> **Records from a dataset**
○ ○ ○ ○
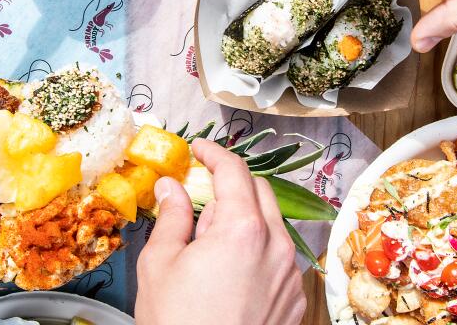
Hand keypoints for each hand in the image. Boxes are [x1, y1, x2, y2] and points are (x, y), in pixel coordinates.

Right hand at [134, 140, 305, 324]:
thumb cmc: (177, 324)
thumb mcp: (160, 264)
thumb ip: (170, 216)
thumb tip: (171, 186)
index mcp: (242, 228)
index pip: (235, 170)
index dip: (214, 153)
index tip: (199, 150)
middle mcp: (276, 245)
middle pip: (260, 192)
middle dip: (232, 184)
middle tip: (200, 195)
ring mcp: (290, 274)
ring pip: (273, 225)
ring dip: (246, 219)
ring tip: (212, 244)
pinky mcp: (295, 299)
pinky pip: (280, 257)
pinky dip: (259, 250)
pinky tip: (232, 272)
○ ○ ○ ○
> **Required action**
Above are the records. Identify each line that contains the word "thumb".

> **Result for this exercise**
thumb cmc: (177, 324)
thumb mcp: (160, 264)
thumb ip: (170, 216)
thumb tip: (171, 186)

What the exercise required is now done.